▸ **TASK GOAL**: Retype the whole listing that follows, with nothing added or left out.

▸ **DATA FOR THIS TASK**:
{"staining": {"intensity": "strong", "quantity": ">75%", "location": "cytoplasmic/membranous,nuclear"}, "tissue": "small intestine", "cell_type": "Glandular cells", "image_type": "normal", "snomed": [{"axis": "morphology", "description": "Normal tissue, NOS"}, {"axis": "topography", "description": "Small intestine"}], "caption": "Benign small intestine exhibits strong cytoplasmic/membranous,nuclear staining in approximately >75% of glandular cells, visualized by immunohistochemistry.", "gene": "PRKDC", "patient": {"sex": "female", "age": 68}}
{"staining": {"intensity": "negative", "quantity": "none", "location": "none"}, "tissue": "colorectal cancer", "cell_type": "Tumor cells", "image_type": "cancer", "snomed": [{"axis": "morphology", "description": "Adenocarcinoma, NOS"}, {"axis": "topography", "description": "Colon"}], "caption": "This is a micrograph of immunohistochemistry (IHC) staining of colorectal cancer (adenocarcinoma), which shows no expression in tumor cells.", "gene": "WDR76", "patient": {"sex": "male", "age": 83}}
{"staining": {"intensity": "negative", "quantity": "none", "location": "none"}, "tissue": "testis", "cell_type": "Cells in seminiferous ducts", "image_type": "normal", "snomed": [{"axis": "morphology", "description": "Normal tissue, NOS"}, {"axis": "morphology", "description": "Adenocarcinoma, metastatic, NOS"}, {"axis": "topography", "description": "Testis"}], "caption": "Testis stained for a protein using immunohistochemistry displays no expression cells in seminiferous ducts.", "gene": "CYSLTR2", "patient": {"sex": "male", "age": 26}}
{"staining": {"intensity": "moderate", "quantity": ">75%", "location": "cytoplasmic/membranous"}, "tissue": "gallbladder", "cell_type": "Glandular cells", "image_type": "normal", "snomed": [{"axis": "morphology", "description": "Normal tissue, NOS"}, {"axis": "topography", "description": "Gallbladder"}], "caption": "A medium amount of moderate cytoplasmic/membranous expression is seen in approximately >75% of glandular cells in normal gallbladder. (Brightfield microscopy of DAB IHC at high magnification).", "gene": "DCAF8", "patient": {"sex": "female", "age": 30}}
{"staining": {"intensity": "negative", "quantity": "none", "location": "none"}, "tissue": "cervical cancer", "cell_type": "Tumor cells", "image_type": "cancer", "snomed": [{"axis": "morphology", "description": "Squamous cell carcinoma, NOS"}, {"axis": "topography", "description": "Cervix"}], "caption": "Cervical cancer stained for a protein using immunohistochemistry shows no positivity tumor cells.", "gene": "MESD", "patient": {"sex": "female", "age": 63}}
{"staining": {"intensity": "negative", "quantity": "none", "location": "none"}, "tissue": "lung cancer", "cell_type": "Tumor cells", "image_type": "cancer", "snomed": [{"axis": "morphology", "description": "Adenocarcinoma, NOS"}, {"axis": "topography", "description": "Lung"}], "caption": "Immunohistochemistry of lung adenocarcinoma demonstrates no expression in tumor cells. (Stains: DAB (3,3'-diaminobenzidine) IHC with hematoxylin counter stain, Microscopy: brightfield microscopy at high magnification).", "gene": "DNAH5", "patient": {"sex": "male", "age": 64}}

▸ **YOUR RESPONSE**:
{"staining": {"intensity": "strong", "quantity": ">75%", "location": "cytoplasmic/membranous,nuclear"}, "tissue": "small intestine", "cell_type": "Glandular cells", "image_type": "normal", "snomed": [{"axis": "morphology", "description": "Normal tissue, NOS"}, {"axis": "topography", "description": "Small intestine"}], "caption": "Benign small intestine exhibits strong cytoplasmic/membranous,nuclear staining in approximately >75% of glandular cells, visualized by immunohistochemistry.", "gene": "PRKDC", "patient": {"sex": "female", "age": 68}}
{"staining": {"intensity": "negative", "quantity": "none", "location": "none"}, "tissue": "colorectal cancer", "cell_type": "Tumor cells", "image_type": "cancer", "snomed": [{"axis": "morphology", "description": "Adenocarcinoma, NOS"}, {"axis": "topography", "description": "Colon"}], "caption": "This is a micrograph of immunohistochemistry (IHC) staining of colorectal cancer (adenocarcinoma), which shows no expression in tumor cells.", "gene": "WDR76", "patient": {"sex": "male", "age": 83}}
{"staining": {"intensity": "negative", "quantity": "none", "location": "none"}, "tissue": "testis", "cell_type": "Cells in seminiferous ducts", "image_type": "normal", "snomed": [{"axis": "morphology", "description": "Normal tissue, NOS"}, {"axis": "morphology", "description": "Adenocarcinoma, metastatic, NOS"}, {"axis": "topography", "description": "Testis"}], "caption": "Testis stained for a protein using immunohistochemistry displays no expression cells in seminiferous ducts.", "gene": "CYSLTR2", "patient": {"sex": "male", "age": 26}}
{"staining": {"intensity": "moderate", "quantity": ">75%", "location": "cytoplasmic/membranous"}, "tissue": "gallbladder", "cell_type": "Glandular cells", "image_type": "normal", "snomed": [{"axis": "morphology", "description": "Normal tissue, NOS"}, {"axis": "topography", "description": "Gallbladder"}], "caption": "A medium amount of moderate cytoplasmic/membranous expression is seen in approximately >75% of glandular cells in normal gallbladder. (Brightfield microscopy of DAB IHC at high magnification).", "gene": "DCAF8", "patient": {"sex": "female", "age": 30}}
{"staining": {"intensity": "negative", "quantity": "none", "location": "none"}, "tissue": "cervical cancer", "cell_type": "Tumor cells", "image_type": "cancer", "snomed": [{"axis": "morphology", "description": "Squamous cell carcinoma, NOS"}, {"axis": "topography", "description": "Cervix"}], "caption": "Cervical cancer stained for a protein using immunohistochemistry shows no positivity tumor cells.", "gene": "MESD", "patient": {"sex": "female", "age": 63}}
{"staining": {"intensity": "negative", "quantity": "none", "location": "none"}, "tissue": "lung cancer", "cell_type": "Tumor cells", "image_type": "cancer", "snomed": [{"axis": "morphology", "description": "Adenocarcinoma, NOS"}, {"axis": "topography", "description": "Lung"}], "caption": "Immunohistochemistry of lung adenocarcinoma demonstrates no expression in tumor cells. (Stains: DAB (3,3'-diaminobenzidine) IHC with hematoxylin counter stain, Microscopy: brightfield microscopy at high magnification).", "gene": "DNAH5", "patient": {"sex": "male", "age": 64}}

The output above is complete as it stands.